AMD incrementa la quota di mercato tra le CPU x86


Alla luce dei dati forniti da Mercury Research, nel corso del primo trimestre 2012 AMD è stata in grado di incrementare la propria quota di mercato nel segmento delle soluzioni x86, ovviamente a scapito di Intel. La differenza complessiva rispetto allo stesso periodo dell’anno 2011 è ridotta ma merita comunque di venir segnalata.

AMD è passata da una quota del 18,2% detenuta 12 mesi fa sino all’attuale 19,1%; per Intel tali percentuali sono passate dal precedente 81% sino all’attuale 80,2%.

Mancano dati numerici a supporto ma Mercury Research ha già anticipato come il primo trimestre 2012 abbia registrato una contrazione del numero complessivo di processori commercializzati da AMD e Intel rispetto allo stesso periodo dello scorso anno. Si tratta di una ulteriore conferma della difficile situazione del mercato, caratterizzato da una domanda che è tutt’altro che sostenuta.

Nel corso del trimestre AMD ha continuato a ben operare nel settore dei sistemi desktop, per il quale detiene una quota di mercato di circa il 43% rimasta invariata rispetto allo scorso anno.

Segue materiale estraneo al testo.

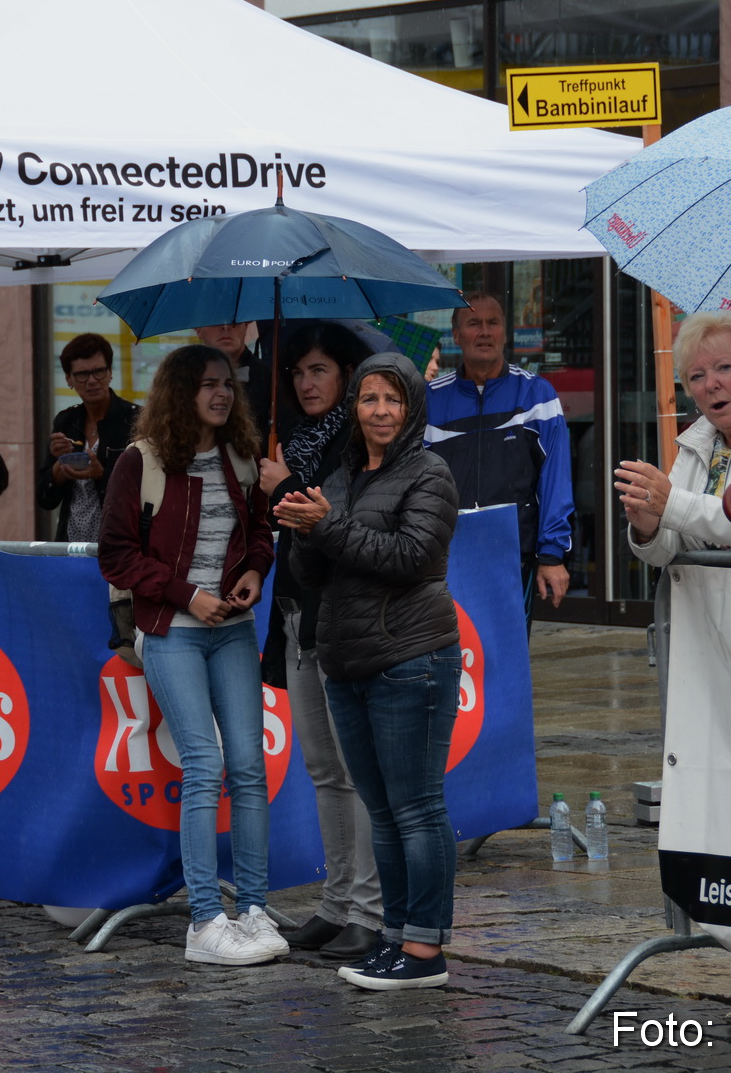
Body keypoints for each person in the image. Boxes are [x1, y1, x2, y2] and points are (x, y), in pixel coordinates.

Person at [279, 351, 462, 991]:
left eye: (393, 399)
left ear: (411, 407)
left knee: (417, 809)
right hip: (347, 662)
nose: (381, 411)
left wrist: (327, 526)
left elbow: (410, 556)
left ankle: (425, 949)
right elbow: (312, 577)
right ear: (354, 407)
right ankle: (394, 938)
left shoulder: (430, 472)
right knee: (381, 813)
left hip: (410, 658)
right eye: (369, 399)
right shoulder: (341, 476)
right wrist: (304, 532)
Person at [98, 343, 281, 967]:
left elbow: (260, 532)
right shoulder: (140, 461)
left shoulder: (242, 456)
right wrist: (188, 595)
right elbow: (116, 555)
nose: (222, 393)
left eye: (227, 383)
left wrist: (255, 570)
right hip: (169, 627)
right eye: (208, 384)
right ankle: (204, 921)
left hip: (233, 626)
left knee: (249, 765)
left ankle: (252, 910)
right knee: (204, 764)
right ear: (181, 392)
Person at [254, 322, 384, 963]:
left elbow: (332, 528)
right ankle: (336, 906)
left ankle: (368, 911)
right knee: (324, 771)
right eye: (298, 372)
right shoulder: (292, 442)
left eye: (319, 371)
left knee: (358, 772)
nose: (306, 383)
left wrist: (281, 488)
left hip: (340, 622)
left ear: (346, 377)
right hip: (294, 617)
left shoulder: (353, 446)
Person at [425, 293, 574, 613]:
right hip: (445, 561)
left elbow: (555, 481)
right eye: (473, 323)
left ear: (505, 332)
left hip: (514, 560)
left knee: (507, 648)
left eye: (492, 323)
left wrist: (552, 555)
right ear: (456, 335)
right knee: (450, 647)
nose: (484, 332)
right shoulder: (430, 400)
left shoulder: (537, 395)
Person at [615, 312, 731, 564]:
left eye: (724, 367)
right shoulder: (695, 441)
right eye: (697, 376)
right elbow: (667, 552)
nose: (710, 384)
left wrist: (671, 504)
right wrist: (649, 528)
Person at [39, 333, 139, 542]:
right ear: (69, 379)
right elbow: (45, 499)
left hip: (119, 543)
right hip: (70, 545)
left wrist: (101, 475)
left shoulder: (135, 420)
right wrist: (57, 470)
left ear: (110, 373)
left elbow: (146, 490)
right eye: (82, 374)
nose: (92, 381)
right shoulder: (65, 421)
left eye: (99, 371)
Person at [196, 321, 281, 448]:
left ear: (246, 325)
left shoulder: (272, 378)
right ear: (198, 329)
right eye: (216, 320)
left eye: (234, 320)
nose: (226, 326)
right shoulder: (184, 377)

I ridotti volumi di hard disk presenti sul mercato alla fine del 2011, causati dalle inondazioni in Thailandia che hanno bloccato varie fabbriche produttrici di questi componenti, avevano in parte limitato la capacità di AMD di essere competitiva nel mercato dei sistemi desktop nel corso del quarto trimestre 2011. Tale situazione è di fatto rientrata nella normalità nel corso dei primi 3 mesi del 2012, riportando AMD a volumi standard per i PC desktop.

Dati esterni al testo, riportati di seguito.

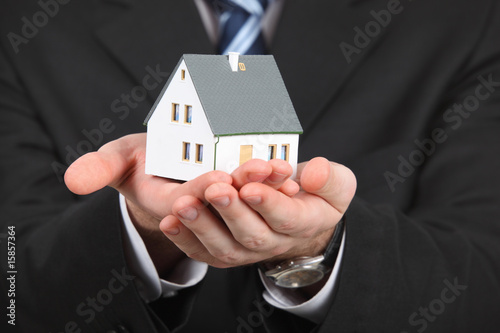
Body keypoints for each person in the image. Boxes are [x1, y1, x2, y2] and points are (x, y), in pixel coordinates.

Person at [1, 0, 499, 332]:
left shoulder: (466, 18)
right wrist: (143, 234)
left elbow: (486, 289)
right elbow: (10, 293)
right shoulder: (20, 20)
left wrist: (318, 254)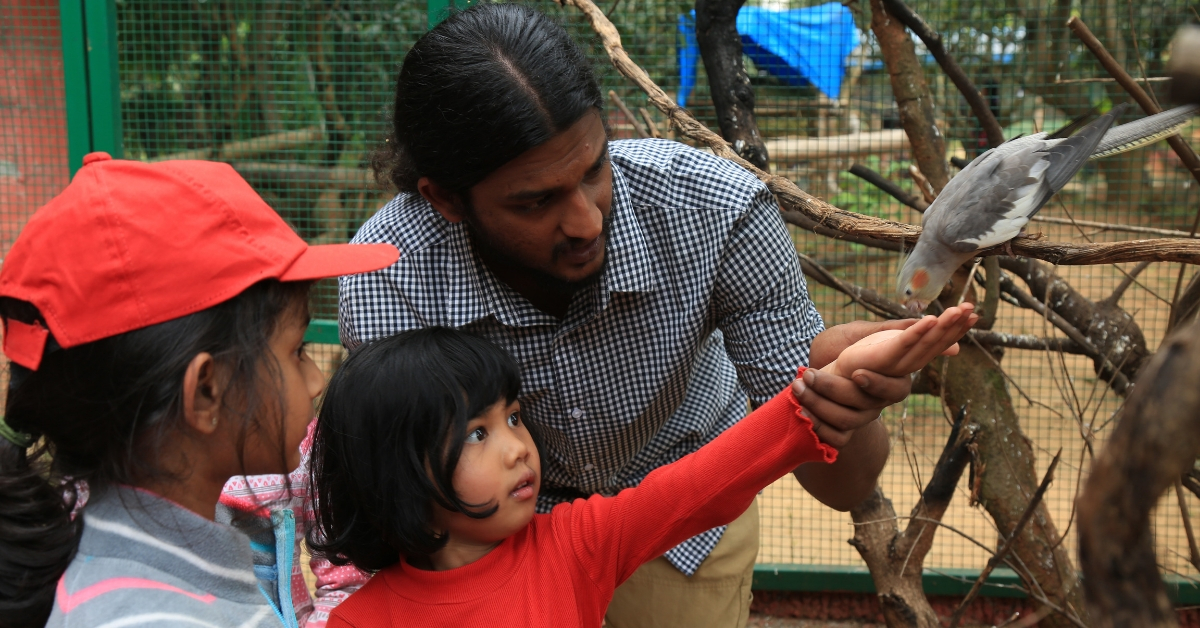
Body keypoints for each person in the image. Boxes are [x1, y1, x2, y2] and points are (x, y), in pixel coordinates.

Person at [338, 5, 946, 625]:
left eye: (594, 168)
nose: (585, 221)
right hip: (480, 553)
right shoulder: (388, 274)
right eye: (535, 201)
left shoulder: (716, 210)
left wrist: (842, 399)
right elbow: (409, 493)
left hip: (691, 518)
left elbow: (841, 487)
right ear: (444, 199)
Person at [309, 306, 974, 627]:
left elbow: (703, 483)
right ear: (397, 470)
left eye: (514, 417)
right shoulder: (358, 621)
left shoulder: (570, 545)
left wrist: (825, 385)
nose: (518, 446)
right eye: (478, 433)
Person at [0, 152, 398, 628]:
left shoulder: (177, 551)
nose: (315, 380)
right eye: (296, 351)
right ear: (206, 392)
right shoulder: (151, 620)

Nel corso dei prossimi mesi le due aziende si scontreranno nel settore dei PC portatili grazie al debutto di nuove soluzioni. Dal versante Intel avremo le CPU della famiglia Ivy Bridge, con modelli anche destinati specificamente all’utilizzo in sistemi Ultrabook di seconda generazione. Per AMD ci si attende il debutto delle piattaforme APU Trinity accanto a quelle Brazos di seconda generazione per le proposte più economiche dai consumi molto contenuti.